A review by pilebythebed
The Toy Maker by Liam Pieper

4.0

The opening of Liam Pieper’s The Toymaker is fairly confronting. Adam Kulakov, a successful middle aged man is thinking of ending his affair (not his first) with a sixteen-year-old school girl. This is just the start of Adam’s problems, problems that are juxtaposed against the struggles of his wife Tess to keep their family business afloat and the traumatic history of his grandfather, transported to Auschwitz during World War 2.

The Toymaker has some finely observed, if not always particularly likeable, characters. Adam Kulakov is the epitome of the privileged Australian male. Second generation, living high on the money generated by a company started and grown by his grandfather, arrogant and entitled.
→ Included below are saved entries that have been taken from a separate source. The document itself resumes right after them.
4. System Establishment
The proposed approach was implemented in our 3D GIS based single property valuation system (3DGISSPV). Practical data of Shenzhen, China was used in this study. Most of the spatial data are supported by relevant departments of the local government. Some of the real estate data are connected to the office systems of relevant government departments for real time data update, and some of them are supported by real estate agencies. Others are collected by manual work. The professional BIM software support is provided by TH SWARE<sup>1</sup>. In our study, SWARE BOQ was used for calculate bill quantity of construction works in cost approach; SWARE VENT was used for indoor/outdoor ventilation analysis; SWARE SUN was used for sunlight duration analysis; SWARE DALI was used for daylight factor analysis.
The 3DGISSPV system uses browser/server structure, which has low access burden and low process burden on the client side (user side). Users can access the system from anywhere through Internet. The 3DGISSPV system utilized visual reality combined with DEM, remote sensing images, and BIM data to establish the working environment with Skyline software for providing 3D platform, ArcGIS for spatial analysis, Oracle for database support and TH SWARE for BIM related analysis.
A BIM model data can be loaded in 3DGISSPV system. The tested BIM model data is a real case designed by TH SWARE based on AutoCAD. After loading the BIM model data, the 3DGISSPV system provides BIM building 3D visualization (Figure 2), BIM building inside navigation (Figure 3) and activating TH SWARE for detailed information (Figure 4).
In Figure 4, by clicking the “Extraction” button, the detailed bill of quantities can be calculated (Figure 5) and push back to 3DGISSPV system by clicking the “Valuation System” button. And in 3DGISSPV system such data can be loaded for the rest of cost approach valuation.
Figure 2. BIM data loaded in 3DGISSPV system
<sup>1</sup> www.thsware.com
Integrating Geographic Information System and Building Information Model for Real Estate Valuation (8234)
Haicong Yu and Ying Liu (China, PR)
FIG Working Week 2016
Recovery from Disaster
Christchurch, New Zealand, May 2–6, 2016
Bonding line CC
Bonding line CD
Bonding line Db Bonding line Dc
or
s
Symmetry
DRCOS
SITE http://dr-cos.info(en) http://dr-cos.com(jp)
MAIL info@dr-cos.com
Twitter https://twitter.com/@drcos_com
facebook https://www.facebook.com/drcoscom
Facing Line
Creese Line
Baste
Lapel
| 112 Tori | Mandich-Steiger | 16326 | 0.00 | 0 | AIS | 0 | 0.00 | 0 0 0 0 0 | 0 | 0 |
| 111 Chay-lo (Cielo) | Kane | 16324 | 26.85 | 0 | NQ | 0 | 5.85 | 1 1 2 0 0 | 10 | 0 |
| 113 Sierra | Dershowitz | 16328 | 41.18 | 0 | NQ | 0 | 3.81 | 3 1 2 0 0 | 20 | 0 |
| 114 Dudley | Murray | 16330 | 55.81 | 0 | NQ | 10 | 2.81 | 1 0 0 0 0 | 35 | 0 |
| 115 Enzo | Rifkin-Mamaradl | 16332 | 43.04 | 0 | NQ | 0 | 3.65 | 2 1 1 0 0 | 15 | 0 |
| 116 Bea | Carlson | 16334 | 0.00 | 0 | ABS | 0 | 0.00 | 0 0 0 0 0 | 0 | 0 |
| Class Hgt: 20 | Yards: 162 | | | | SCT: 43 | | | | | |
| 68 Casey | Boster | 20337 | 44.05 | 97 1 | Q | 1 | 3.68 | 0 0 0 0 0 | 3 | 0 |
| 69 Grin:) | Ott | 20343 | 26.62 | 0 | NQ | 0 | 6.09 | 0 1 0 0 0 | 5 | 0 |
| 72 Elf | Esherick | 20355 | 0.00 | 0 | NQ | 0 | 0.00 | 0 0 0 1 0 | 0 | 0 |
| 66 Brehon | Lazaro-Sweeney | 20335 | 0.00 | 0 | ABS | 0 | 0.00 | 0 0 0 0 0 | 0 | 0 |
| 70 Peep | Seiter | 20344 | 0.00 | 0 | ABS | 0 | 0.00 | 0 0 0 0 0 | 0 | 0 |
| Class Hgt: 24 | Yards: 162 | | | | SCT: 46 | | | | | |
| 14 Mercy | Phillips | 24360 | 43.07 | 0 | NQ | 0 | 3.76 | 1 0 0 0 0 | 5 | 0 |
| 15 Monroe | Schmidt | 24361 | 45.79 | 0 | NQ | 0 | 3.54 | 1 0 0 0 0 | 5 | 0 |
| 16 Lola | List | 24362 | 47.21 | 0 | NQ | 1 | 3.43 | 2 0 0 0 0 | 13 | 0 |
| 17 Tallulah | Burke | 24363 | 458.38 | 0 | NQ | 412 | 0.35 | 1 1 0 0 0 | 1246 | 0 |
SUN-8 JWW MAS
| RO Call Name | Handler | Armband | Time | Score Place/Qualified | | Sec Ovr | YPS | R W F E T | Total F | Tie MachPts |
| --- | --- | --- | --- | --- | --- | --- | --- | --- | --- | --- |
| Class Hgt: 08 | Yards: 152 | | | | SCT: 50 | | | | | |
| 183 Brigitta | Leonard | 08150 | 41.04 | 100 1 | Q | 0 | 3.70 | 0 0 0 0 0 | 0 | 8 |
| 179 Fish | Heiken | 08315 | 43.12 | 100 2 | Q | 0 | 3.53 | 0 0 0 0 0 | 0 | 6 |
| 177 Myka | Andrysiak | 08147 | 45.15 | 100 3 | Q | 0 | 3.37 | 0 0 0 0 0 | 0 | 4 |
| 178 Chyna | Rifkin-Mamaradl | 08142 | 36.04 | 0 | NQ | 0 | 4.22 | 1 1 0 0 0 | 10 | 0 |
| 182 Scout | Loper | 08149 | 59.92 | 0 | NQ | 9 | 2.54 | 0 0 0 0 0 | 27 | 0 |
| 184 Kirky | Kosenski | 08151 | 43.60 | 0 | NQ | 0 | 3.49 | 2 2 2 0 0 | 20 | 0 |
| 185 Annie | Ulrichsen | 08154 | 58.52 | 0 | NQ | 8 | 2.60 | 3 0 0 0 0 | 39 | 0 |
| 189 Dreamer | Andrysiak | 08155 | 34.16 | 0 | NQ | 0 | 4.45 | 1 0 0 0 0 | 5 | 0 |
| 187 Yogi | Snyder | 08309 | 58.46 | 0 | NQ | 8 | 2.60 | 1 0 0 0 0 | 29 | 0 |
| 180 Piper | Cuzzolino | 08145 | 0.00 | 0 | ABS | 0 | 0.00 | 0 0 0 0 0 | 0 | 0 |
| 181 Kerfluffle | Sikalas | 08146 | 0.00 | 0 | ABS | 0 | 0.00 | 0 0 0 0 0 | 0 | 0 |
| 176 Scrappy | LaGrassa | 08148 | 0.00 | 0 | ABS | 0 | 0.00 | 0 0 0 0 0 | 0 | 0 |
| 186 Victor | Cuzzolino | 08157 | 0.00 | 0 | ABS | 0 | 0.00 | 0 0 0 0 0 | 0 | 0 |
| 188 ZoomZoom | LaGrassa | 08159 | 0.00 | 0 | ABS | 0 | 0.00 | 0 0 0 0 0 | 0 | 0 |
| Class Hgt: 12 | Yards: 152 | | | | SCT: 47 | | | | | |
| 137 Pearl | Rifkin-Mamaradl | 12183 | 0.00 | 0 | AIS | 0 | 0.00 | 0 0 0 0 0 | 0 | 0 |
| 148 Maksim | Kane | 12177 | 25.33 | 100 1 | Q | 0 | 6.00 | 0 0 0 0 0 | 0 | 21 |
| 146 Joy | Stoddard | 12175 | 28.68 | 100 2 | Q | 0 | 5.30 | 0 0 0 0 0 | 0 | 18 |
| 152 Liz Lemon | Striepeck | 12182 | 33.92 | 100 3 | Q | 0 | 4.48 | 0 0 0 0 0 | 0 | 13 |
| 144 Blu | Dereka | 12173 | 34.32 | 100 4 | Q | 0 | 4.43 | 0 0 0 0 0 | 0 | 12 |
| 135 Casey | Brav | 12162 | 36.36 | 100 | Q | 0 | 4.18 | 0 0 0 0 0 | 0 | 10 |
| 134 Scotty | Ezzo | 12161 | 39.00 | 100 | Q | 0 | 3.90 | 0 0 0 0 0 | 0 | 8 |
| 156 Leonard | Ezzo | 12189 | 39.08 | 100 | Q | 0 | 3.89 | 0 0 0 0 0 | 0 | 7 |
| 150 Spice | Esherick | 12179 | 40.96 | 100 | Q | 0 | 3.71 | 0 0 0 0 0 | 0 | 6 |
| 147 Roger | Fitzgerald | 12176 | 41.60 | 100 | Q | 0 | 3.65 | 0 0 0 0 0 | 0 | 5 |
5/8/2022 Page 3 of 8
Adam’s problems, which become his family’s problems, are grounded in his own hubris and stupidity, in his belief that he is somehow better than those around him. His wife Tess has come from a different direction – her family fortune squandered, and finding herself in a loveless marriage she finds meaning in the company and her connection with Adam’s grandfather. All this is held against the struggle of Arkady Kulakov, a young man transported to Auschwitz and blackmailed into working on medical experiments, finding some meaning by bringing comfort to children slated for death by making them toys.

The Toymaker is a novel about secrets. The three main characters all keep secrets about themselves, to varying degrees of success from each other. As Adam’s world unravels, it is these secrets and their revelations, to the reader if not other characters, that drive the plot forward. Pieper handles this aspect expertly, carefully dropping hints along the way so that major revelations and twists come as a shock but not, on reflection, a surprise.

Pieper tackles some big issues in the The Toymaker. From the experimentation on children in Auschwitz to the exploitation of women and children to fuel modern capitalism. From exploring how people justified what they do during war in order to survive through to the entitlement culture of modern Australia and justifications of a completely different sort. The Toymaker is a confronting, original and engaging – a deep, often disturbing look at the dark heart of the modern world.